═════ AVAILABLE DATA ═════
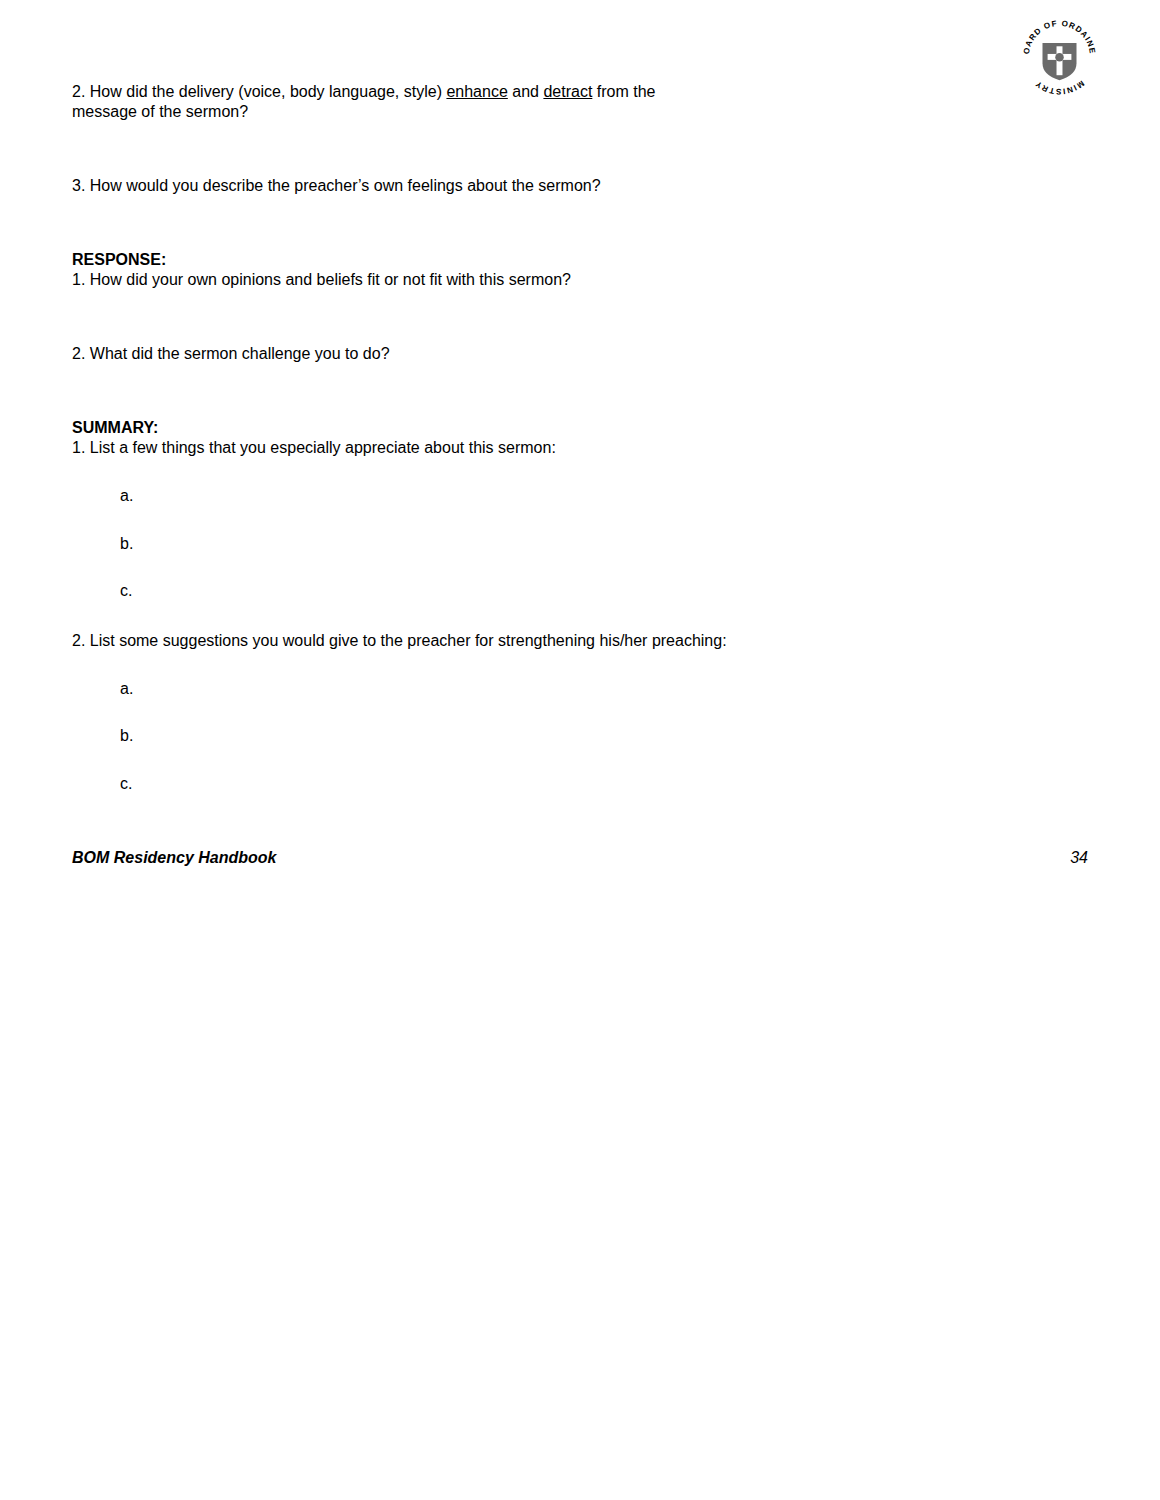BOARD OF ORDAINED MINISTRY
2. How did the delivery (voice, body language, style) enhance and detract from the message of the sermon?
3. How would you describe the preacher’s own feelings about the sermon?
RESPONSE:
1. How did your own opinions and beliefs fit or not fit with this sermon?
2. What did the sermon challenge you to do?
SUMMARY:
1. List a few things that you especially appreciate about this sermon:
a.
b.
c.
2. List some suggestions you would give to the preacher for strengthening his/her preaching:
a.
b.
c.
BOM Residency Handbook 34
═════
## THE PROBLEM
Please write out only the lines from the one containing "2. What did the sermon challenge you to do?" to the end of the records above, exactly, both ends included.

## PROBLEM SOLUTION
2. What did the sermon challenge you to do?
SUMMARY:
1. List a few things that you especially appreciate about this sermon:
a.
b.
c.
2. List some suggestions you would give to the preacher for strengthening his/her preaching:
a.
b.
c.
BOM Residency Handbook 34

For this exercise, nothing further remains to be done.